For most passers-by, the embassies along Massachusetts Avenue Northwest are nothing more than representations of foreign governments.

But for Mark Ozer, the former mansions stand for much more.

In a recent lecture, Ozer delved into the histories of these grand structures. The subject is the focus of his new book “Massachusetts Avenue in the Gilded Age: Palaces and Privilege.”

“There are lots of stories behind these facades,” Ozer said, and he had no shortage of them.

Ozer is a former docent for the United States Capitol Historical Society and retired professor of neurology at Georgetown University. He said he has been interested in the history of Washington since moving to the District in 1964. His lecture was part of the United States Capitol Historical Society’s fall lecture series.

“I’ve returned to my first love, which was history,” said Ozer, who studied the subject at Harvard University as an undergraduate.

Though many of the mansions, which were built mostly in the late 1800s, have been torn down, Ozer showed that before they were places of diplomacy and clubs, they were home to only the most fashionable Washington residents.

Pierre Charles L’Enfant’s master plan for the District did not go past Florida Avenue to the north, Ozer said.

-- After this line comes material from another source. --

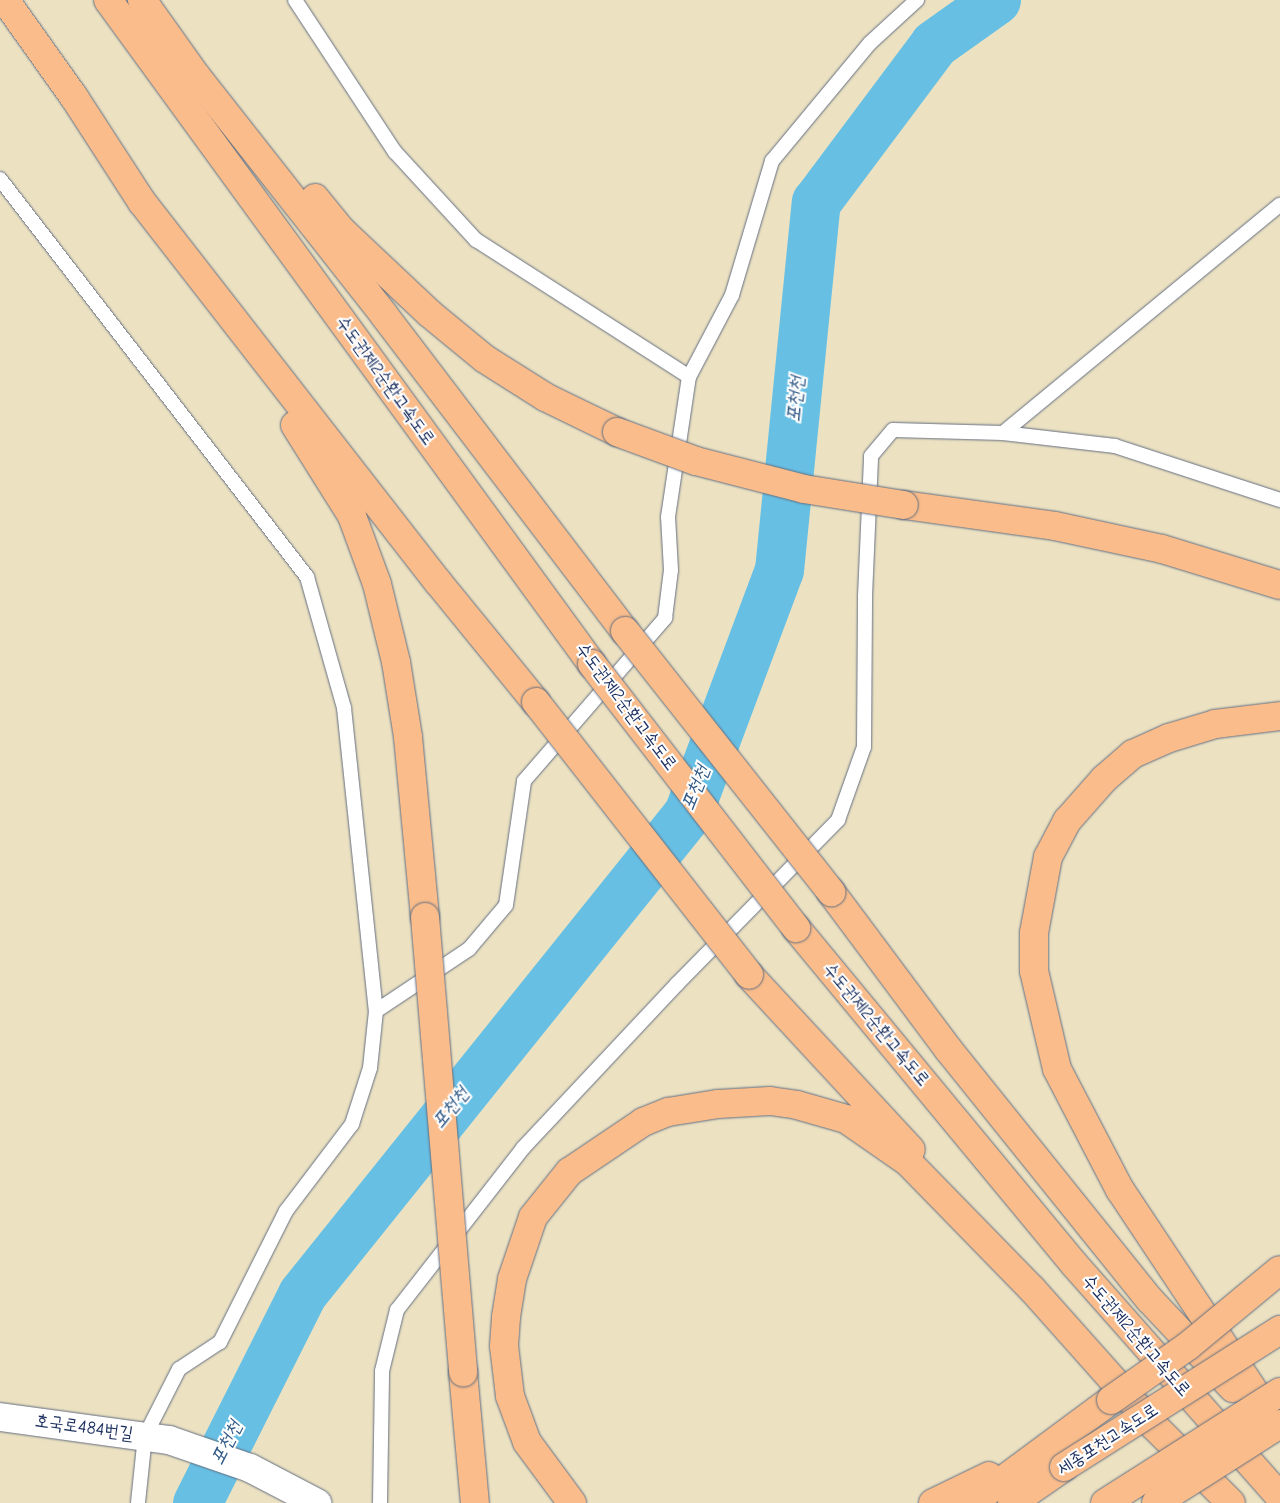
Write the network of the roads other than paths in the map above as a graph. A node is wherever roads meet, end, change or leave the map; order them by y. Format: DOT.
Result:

Beyond that was essentially a dumping ground.

“To go north of H Street was really a big, big deal,” Ozer said.

By the 1880s, Washington had become a popular destination for the newly rich who were unable to break into the tight social hierarchies of Boston or New York City. At that time, the British Embassy was the social hierarchy’s zenith, so when it moved north to Connecticut Avenue and N Street, other embassies followed.

Social elites were not far behind, hoping their daughters could marry the available sons of European diplomats.

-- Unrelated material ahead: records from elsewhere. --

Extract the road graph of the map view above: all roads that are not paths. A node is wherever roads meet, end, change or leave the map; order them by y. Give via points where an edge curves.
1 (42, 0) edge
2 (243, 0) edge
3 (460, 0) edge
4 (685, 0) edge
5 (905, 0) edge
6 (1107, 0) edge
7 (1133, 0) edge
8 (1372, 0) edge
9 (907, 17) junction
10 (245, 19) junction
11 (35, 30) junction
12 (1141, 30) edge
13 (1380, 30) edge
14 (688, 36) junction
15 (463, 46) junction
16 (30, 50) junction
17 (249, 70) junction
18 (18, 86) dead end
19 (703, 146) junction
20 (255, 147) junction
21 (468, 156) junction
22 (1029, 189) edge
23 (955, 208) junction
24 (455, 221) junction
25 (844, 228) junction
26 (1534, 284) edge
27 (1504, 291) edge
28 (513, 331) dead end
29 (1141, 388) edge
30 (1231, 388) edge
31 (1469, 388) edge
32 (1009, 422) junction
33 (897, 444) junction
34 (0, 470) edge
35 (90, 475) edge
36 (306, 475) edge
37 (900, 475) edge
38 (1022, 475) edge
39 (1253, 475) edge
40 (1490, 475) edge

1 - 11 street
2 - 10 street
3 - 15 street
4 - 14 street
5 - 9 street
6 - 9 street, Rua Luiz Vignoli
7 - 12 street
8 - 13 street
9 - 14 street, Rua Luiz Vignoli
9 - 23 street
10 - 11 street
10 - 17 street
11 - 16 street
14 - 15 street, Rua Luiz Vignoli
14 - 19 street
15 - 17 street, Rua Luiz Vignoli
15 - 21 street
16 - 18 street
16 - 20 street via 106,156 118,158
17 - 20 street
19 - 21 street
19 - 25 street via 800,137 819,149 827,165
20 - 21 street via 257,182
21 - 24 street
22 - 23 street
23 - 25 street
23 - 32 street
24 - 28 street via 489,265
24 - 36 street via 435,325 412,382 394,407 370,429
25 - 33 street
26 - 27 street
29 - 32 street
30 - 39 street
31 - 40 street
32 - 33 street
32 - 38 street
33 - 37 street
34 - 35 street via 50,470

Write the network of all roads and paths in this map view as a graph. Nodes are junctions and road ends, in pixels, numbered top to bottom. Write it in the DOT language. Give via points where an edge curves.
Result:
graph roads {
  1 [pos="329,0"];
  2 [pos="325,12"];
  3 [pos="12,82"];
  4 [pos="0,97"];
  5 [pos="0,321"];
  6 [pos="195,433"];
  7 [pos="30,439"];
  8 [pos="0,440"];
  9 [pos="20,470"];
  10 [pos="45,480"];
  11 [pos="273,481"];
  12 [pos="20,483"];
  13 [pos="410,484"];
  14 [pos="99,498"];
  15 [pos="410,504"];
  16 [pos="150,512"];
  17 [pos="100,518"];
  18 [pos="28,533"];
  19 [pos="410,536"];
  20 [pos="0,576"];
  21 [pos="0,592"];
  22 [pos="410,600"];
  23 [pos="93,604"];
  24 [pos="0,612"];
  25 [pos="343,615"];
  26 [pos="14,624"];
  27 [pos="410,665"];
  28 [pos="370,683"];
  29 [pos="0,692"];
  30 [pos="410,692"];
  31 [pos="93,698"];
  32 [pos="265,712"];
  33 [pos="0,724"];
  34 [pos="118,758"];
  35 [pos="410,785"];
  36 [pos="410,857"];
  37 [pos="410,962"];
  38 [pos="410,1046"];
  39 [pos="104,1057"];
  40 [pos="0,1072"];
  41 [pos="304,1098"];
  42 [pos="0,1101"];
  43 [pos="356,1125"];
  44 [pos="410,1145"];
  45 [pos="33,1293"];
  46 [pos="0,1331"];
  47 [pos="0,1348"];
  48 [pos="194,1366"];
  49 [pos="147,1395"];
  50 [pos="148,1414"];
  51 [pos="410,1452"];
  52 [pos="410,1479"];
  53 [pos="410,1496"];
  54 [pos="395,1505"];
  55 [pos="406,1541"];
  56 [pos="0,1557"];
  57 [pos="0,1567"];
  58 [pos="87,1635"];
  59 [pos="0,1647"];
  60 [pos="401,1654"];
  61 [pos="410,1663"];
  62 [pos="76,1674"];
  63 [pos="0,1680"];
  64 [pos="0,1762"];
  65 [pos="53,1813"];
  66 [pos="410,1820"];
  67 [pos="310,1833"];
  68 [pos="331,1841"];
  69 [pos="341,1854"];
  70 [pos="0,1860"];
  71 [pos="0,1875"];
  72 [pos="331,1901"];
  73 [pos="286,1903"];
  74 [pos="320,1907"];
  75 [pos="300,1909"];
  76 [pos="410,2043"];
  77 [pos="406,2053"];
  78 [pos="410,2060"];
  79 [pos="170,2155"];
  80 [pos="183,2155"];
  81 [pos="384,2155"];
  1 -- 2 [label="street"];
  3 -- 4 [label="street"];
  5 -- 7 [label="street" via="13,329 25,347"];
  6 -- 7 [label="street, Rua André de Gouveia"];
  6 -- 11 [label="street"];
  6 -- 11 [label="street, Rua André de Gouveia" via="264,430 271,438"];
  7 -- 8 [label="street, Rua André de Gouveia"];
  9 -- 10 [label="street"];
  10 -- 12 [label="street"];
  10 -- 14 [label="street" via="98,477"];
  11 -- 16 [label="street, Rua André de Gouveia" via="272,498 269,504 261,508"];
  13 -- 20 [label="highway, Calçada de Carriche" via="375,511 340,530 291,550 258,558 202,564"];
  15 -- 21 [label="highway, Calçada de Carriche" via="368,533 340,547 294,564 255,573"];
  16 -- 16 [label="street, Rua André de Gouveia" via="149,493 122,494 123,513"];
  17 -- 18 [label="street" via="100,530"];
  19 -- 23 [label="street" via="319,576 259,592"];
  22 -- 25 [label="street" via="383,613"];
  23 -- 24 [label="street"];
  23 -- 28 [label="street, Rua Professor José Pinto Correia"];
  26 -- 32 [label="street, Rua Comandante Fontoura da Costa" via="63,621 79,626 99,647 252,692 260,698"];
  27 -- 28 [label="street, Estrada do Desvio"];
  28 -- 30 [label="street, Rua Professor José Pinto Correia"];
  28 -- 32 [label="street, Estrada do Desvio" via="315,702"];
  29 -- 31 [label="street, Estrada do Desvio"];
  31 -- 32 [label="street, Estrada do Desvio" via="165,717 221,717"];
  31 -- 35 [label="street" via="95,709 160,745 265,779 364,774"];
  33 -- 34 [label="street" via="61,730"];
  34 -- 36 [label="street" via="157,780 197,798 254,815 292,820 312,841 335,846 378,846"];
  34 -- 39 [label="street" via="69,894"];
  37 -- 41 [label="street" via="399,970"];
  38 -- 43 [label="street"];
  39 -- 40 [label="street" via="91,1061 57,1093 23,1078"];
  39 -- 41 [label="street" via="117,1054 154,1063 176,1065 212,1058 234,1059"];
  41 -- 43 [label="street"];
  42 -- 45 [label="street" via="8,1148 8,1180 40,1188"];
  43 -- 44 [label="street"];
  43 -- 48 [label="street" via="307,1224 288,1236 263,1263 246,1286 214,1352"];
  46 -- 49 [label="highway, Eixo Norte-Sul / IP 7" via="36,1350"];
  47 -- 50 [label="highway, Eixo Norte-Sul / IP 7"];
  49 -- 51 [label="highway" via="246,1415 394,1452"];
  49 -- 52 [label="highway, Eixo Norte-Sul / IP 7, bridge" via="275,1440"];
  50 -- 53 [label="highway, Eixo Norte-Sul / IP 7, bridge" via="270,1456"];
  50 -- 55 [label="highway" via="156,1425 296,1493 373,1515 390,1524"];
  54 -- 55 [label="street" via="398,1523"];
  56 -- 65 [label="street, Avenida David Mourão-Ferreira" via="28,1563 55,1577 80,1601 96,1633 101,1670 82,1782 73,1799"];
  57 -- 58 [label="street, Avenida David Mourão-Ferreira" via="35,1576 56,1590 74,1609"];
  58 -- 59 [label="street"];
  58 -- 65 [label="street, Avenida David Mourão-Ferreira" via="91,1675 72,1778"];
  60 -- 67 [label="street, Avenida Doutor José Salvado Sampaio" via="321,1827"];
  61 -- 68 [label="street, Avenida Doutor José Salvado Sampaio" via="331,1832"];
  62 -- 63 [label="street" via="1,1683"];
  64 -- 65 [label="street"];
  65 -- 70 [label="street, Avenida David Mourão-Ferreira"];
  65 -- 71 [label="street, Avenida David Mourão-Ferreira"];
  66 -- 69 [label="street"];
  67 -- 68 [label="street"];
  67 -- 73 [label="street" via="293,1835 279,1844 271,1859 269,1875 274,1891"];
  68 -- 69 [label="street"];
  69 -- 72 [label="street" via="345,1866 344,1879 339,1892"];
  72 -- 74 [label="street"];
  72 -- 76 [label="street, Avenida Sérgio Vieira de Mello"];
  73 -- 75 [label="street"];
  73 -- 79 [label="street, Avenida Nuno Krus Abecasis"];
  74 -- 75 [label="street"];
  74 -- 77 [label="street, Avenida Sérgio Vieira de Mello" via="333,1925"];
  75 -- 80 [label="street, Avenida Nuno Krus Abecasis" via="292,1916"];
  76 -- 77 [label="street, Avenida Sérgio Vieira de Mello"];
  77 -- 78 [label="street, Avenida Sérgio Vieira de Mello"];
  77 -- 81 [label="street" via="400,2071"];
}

Ozer shared the stories behind several of the historic houses.

The building on Sheridan Circle that now houses the Egyptian embassy was designed by architect Glenn Brown. Brown was the American Institute of Architects’ secretary and was responsible for establishing the organization’s presence in Washington. That presence led to the creation of the McMillan Commission, which planned the layout of the National Mall.

But Ozer’s favorite story from his research was the tale of the feuding Medill sisters, the heiresses to the Chicago Tribune. They lived at Dupont Circle and “competed with each other in every way they could,” each trying to win control of the Tribune for their children, he said.

“The only thing they seemed to work together on was ruining their husbands,” he said; one husband divorced his wife, while the other went insane.

The era came to an end during World War II, when most of the families could not afford to maintain their elaborate homes. Some were torn down or fell into disrepair, while others were purchased by foreign governments to be used as embassies.

Ozer is the author of about a dozen history books. “Massachusetts Avenue in the Gilded Age” is available through History Press at most bookstores.